Chardin, Raisins et Grenades au musée du Louvre.
(Comme souvent, dans les natures mortes de Chardin, les êtres et les objets vont par paires. Les deux verres, ou les deux fruits, se côtoient comme s'ils étaient l'un le reflet et l'autre la chose reflétée, posée tout contre la vitre du miroir. Ce miroir imaginaire a été escamoté par la représentation mais il a laissé, dans l'espace uniforme, un agencement propice aux métamorphoses ; il retarde ou il avance : enlevant du rouge ici, en ajoutant là, il vide le verre de vin et fait mûrir symétriquement la grenade jusqu'à ce qu'elle s'ouvre et laisse voir la chair.
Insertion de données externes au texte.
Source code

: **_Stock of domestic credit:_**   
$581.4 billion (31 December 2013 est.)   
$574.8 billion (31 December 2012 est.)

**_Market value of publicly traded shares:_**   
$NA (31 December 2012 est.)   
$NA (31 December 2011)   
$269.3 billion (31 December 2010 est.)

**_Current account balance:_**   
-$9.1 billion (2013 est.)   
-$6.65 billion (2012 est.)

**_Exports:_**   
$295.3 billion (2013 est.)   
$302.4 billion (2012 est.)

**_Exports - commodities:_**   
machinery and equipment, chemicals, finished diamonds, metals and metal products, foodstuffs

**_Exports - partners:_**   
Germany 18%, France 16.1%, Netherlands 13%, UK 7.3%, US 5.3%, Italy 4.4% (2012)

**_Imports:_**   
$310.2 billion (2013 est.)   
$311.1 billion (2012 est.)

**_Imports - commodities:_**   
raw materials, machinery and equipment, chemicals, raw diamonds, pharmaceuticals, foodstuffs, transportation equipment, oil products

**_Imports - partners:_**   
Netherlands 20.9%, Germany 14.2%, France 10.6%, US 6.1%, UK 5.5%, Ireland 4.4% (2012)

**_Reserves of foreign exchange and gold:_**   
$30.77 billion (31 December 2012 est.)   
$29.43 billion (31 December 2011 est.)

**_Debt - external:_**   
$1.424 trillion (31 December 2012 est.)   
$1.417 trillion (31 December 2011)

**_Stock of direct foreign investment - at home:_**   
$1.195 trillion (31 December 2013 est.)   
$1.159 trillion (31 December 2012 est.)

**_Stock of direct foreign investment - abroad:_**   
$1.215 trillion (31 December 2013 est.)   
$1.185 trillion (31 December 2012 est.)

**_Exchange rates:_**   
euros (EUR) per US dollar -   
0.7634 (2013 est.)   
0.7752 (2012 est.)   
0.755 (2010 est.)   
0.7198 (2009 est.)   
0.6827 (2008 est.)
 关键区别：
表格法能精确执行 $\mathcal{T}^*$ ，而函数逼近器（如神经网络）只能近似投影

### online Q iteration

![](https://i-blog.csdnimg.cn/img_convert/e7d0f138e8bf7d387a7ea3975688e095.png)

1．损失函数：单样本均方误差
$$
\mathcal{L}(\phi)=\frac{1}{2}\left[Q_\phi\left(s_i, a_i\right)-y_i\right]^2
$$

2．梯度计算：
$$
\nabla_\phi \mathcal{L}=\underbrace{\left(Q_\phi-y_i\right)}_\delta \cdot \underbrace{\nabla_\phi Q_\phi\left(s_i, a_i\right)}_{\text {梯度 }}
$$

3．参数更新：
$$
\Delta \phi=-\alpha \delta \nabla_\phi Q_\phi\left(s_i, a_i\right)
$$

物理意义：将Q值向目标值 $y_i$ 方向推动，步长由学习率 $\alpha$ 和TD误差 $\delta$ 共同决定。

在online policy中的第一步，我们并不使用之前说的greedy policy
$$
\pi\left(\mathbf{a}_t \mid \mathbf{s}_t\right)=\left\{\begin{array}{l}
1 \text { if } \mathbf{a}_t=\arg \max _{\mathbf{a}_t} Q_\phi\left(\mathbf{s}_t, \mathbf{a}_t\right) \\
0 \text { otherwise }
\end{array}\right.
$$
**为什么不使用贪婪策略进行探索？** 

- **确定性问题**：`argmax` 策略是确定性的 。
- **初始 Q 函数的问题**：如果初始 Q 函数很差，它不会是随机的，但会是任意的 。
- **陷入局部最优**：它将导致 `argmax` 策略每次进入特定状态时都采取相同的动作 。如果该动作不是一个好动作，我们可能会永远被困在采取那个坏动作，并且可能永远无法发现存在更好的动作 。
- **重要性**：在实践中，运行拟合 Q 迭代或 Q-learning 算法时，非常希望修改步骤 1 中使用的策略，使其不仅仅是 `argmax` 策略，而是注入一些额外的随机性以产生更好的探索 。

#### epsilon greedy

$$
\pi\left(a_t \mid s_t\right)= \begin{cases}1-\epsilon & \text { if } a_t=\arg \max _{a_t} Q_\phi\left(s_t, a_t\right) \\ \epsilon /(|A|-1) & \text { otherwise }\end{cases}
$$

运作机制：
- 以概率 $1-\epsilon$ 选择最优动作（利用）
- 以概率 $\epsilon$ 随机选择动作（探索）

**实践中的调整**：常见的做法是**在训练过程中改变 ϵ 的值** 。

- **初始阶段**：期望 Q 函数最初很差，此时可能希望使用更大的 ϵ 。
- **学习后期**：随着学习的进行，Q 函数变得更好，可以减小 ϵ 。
Le reflet est l'un des modes de l'atmosphère englobante qui tient toute l'étendue du tableau et réalise l'unité de ses parties. Ici le miroir est fictif, ailleurs il est matériel, comme dans le Gobelet d'argent. Le Rouge est aussi par excellence cela qui se reflète : une pomme se dédouble dans la paroi concave du gobelet. Sa forme s'altère dans la courbure du métal. A l'autre bord, la surface du bol devrait être opaque ; mais de la rencontre ressort la couleur rouge imprégnée à l'argile.)